Pepper Money is actually not a bank in the traditional sense. It is an APRA-regulated, Australian-owned finance company. Technically, it holds an ADI license, so deposits are covered by the FCS, but its culture and structure are those of a specialist lender rather than a retail bank. As such, calling it an “ethical bank” would be a bit of a stretch – Pepper is a for-profit public company listed on the ASX, not a customer-owned mutual or credit union that markets itself on social impact.
However, in terms of corporate responsibility, Pepper Money puts significant emphasis on ethics and sustainability. The company has an Environmental, Social and Governance (ESG) framework and publishes annual sustainability reports. For example, Pepper’s 2024 ESG report highlights that the board has a dedicated committee overseeing responsible lending and climate change considerations.
In short, Pepper Money likes to portray itself as ethically-minded. They don’t lend for disallowed purposes (no payday loans financed, for instance), and they comply with modern regulatory standards like responsible lending laws and even modern slavery reporting. Compared to the big banks, Pepper might actually be more proactive about sustainability.

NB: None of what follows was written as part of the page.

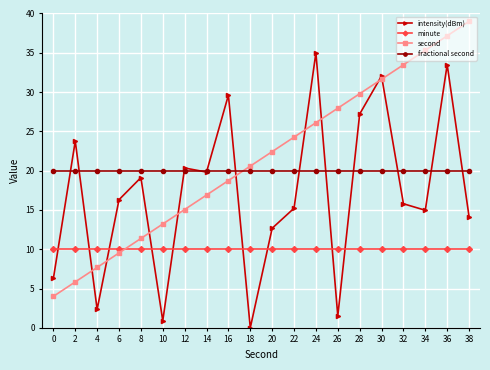

What is the value of the fractional second point at the 16th from the left?

20.0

But for a first-home buyer, “ethical banking” usually means considering if your mortgage funds environmentally or socially harmful industries. Pepper does not advertise any restriction on the types of projects it finances. It’s primarily a neutral funder. Their ethics are more about how they run the company than about where the money goes.
So, is Pepper an ethical bank? Not exactly in the classic sense of a customer-owned “ethical bank.” But it is ethically run by conventional standards. It’s Australian-owned, has a sustainability charter, and tries to treat customers fairly.